Designing The Lamborghini Huracan: Inside Italy's Supercar
Lamborghini's new Huracán looks incredible in photos, but there's nothing quite like getting up close with a 610HP supercar in the metal to see how design shapes the experience. The replacement for the much-loved Gallardo was shown privately during the New York Auto Show this week, a month after its Geneva debut, and we caught up with Lamborghini to find out more about the coveted coupe.
"Design is not art," Lamborghini president Stephan Winkelmann explained. "For us, there are rules in design that come from technology. The size, the shape of the car. And we don't have to forget that we need to industrialize these designs. The beauty of a car is something which is so extraordinary if you are inside the process of the design, that I sometimes wonder how they do it."
According to Winkelmann, anything worthy of the Lambo badge currently has to tick three boxes. It must be revolutionary, and yet "you always need to be able to recognize that this can be nothing other than a Lamborghini"; then, its form must follow its function.
Finally, it must adapt to the company's affectation for the aeronautic industry, something which goes back as far as 1998 and the one-off Pregunta custom car. Based on the Diablo, but with a completely new body, the Pregunta may be eighteen years old, but it still looks fresh and distinctive.
Lamborghini talks Huracán design at NYIAS 2014:
The Huracán's style itself is the handiwork of Filippo Perini, Lamborghini's head of design, who used carbon-fiber and lightweight aluminum – along with ideas of mathematical beauty inspired by the Fibonacci sequence – to create something that works both parked up and on the road or the track.
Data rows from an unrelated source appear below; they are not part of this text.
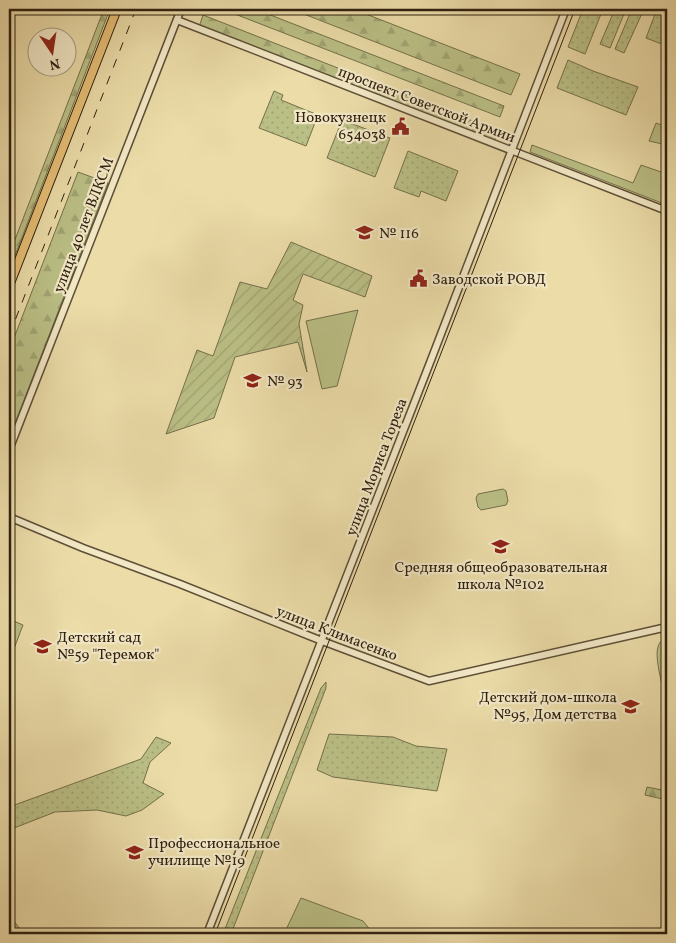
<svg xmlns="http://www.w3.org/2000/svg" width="676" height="943" viewBox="0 0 676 943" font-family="Vollkorn,serif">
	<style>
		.grass { fill: url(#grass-dots); stroke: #74704b }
		.forest { fill: url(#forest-firs); stroke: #74704b }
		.park { fill: #babf85; stroke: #74704b }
		.garden { fill: url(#garden-furrows); stroke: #74704b }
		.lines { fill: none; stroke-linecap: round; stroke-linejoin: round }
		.minor-casing { stroke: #5e4f37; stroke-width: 9 }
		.major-casing { stroke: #2f2011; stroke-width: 10 }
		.minor { stroke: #f2e8c6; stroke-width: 6 }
		.major { stroke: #e6be74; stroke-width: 8 }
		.tram { stroke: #2f2011; stroke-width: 1 }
		.rail { stroke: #2f2011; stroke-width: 1; stroke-dasharray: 9 9; stroke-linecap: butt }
		.labels { text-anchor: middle; stroke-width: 4.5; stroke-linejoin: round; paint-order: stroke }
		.street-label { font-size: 15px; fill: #2f2011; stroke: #f2e8c6 }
		.poi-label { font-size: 15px; fill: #2f2011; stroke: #f2e8c6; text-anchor: start }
	</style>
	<defs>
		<pattern id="grass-dots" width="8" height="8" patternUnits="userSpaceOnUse" patternTransform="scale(1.25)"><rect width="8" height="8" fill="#babf85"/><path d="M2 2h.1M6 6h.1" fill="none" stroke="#a0a472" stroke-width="1.8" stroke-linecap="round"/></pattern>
		<pattern id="forest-firs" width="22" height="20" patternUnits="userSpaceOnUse" patternTransform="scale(1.25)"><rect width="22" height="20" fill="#babf85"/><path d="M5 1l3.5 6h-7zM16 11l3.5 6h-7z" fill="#a0a472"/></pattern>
		<pattern id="garden-furrows" width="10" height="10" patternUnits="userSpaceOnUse" patternTransform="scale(1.25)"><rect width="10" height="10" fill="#babf85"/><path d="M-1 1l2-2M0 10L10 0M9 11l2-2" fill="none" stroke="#a0a472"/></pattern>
	</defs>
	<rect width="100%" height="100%" fill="#ebdca8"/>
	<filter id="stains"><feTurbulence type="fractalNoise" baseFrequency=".004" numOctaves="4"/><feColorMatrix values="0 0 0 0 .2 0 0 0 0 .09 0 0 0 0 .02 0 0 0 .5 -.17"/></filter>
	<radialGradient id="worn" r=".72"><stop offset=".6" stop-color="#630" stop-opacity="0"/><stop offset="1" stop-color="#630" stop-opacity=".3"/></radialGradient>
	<g class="grass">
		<path d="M583,9H603L585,54L568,47Z"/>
		<path d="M615,9H626L610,48L600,44Z"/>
		<path d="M632,9H644L624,53L615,49Z"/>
		<path d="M657,9H667V46L646,38Z"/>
		<path d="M568,60L593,71L638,87L626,115L557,88Z"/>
		<path d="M274,91L283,95L281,100L318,115L306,146L259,128Z"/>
		<path d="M342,120L390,138L375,177L327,158Z"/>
		<path d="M408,151L458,171L446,201L421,191L419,197L394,188Z"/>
		<path d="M326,682V688L231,934H223L321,688Z"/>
		<path d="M329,734L393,737L416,746L447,749L437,791L333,777L317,770Z"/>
		<path d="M156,737L171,743L150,762L143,783L164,794L142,810L126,816L97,810L55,812L9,830V807L141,759Z"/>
		<path d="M9,886L13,920L24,934H9Z"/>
	</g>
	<g class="forest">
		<path d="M104,9H110L9,271V255Z"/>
		<path d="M222,9H255L504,106L500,117Z"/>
		<path d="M291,9H353L520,74L511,95Z"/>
		<path d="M203,15L498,131L494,142L199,27Z"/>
		<path d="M78,172L108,183L9,439V351Z"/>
		<path d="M9,619L23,625L9,662Z"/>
		<path d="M667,634V704C664,692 654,658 658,647C659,642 664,638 667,634Z"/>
		<path d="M647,787L667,791V800L645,795Z"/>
	</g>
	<g class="park">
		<path d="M656,123L667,127V145L649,141Z"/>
		<path d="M532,145L633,183L641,165L667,174V205L530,152Z"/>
		<path d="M358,310L337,386L322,389L306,321Z"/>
		<path d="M503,489L506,491L508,501L506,505L481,510L478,507L476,498L478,494Z"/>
		<path d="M301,898L363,921L371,931L372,934H284Z"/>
	</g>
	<path class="garden" d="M291,242L372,276L365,297L303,274L293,300L303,305L299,324L307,372L298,342L235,357L214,418L166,434L197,350L213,356L240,282L267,289Z"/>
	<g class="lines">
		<defs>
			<g id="minor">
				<path d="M177,20L667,211"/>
				<path d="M9,450L181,9"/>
				<path d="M9,517L83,548L180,584L322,641L429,681L667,627"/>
				<path d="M207,934L431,360L566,9"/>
			</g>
			<path id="major" d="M9,286L117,9"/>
		</defs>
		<use href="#minor" class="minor-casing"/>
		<use href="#major" class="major-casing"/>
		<use href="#minor" class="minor"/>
		<use href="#major" class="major"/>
		<path class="tram" d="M215,934L575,9"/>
		<path class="rail" d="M9,336L136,9"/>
	</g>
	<defs>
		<symbol id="civic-bare" viewBox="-9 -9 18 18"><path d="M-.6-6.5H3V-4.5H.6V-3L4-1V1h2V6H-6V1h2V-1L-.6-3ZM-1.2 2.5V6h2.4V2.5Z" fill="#8f2418" stroke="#f2e8c6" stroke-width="2.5" paint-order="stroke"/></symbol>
		<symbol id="school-bare" viewBox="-9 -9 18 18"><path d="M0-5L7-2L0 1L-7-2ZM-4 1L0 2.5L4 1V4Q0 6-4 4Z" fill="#8f2418" stroke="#f2e8c6" stroke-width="2.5" paint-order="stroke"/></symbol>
		<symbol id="university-bare" viewBox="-9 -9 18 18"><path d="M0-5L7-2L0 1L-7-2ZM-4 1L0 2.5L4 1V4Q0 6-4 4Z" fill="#8f2418" stroke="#f2e8c6" stroke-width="2.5" paint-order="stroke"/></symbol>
	</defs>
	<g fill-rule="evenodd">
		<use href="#civic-bare" x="388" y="114" width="25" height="25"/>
		<use href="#school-bare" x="352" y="220" width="25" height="25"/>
		<use href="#civic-bare" x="406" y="266" width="25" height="25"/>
		<use href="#school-bare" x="240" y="368" width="25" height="25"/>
		<use href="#school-bare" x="488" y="534" width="25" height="25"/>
		<use href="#school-bare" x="30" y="634" width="25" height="25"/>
		<use href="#school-bare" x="618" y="694" width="25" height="25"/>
		<use href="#university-bare" x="122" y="840" width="25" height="25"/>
	</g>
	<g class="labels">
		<g class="street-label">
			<text transform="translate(427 104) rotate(21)" y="5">проспект Советской Армии</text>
			<text transform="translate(83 225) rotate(-69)" y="5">улица 40 лет ВЛКСМ</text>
			<text transform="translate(376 467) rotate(-69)" y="5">улица Мориса Тореза</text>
			<text transform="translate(337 633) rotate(21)" y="5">улица Климасенко</text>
		</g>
		<g class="poi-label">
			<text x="386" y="122" text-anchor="end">Новокузнецк<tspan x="386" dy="17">654038</tspan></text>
			<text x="379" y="238">№ 116</text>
			<text x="432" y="284">Заводской РОВД</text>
			<text x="267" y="386">№ 93</text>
			<text x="501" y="572" text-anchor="middle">Средняя общеобразовательная<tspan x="501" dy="17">школа №102</tspan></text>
			<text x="57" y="642">Детский сад<tspan x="57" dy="17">№59 "Теремок"</tspan></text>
			<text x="617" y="702" text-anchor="end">Детский дом-школа<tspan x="617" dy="17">№95, Дом детства</tspan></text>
			<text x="148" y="848">Профессиональное<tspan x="148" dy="17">училище №19</tspan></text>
		</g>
	</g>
	<rect width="676" height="943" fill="none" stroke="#ebdca8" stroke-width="30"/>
	<rect x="10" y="10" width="656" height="923" fill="none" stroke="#2f2011" stroke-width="2.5"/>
	<rect x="15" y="15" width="646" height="913" fill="none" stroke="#2f2011"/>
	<g transform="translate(52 52) rotate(167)"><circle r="24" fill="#f2e8c6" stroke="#a4987e"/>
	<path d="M0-4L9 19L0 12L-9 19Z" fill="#8f2418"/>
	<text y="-8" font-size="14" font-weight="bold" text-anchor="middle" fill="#2f2011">N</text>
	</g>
	<rect width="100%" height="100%" filter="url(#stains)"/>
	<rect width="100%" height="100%" fill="url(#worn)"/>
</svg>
So, you get an updated version of the fighter-jet style lamps front and back, first shown on the Aventador, as well as muscular haunches and a rear three-quarter silhouette reminscent of the Countach.
There are also neat details like the angular recessed door handles, and a choice of engine hood finishes. As standard it's matte finish slats, but Lamborghini will also offer an optional clear version complete with a forged composite engine bay.
Huracán external design:
Inside, meanwhile, the fighter jet feel continues. The Hurucán's dashboard – Lamborghini describes it as the cockpit – is a combination of traditional buttons and switches for eyes-free use and a high-resolution 12.3-inch display in the driver binnacle. As we've seen from the 2015 TT from Lamborghini parent Audi, that sort of vast screen can be put to good use showing a variety of virtual gages depending on where you're driving.
Three driving modes – STRADA, SPORT, and CORSA – are selectable from the steering wheel controls, changing not only the engine and gearbox responses, suspension, steering, torque distribution, and even the engine sound, but what's shown on the display.
Huracán cockpit:
By shifting the main display to the driver, the center console can be slimmed down (there's even room for you to store your phone behind it) and made less intrusive. Seating is sports seats as standard, with electric adjustment, with full electrics for shifting them around – and heating them – an option.
Demand has already proved strong for Lamborghini's new supercar, with more than 700 preorders by mid-February alone despite a price around $200,000.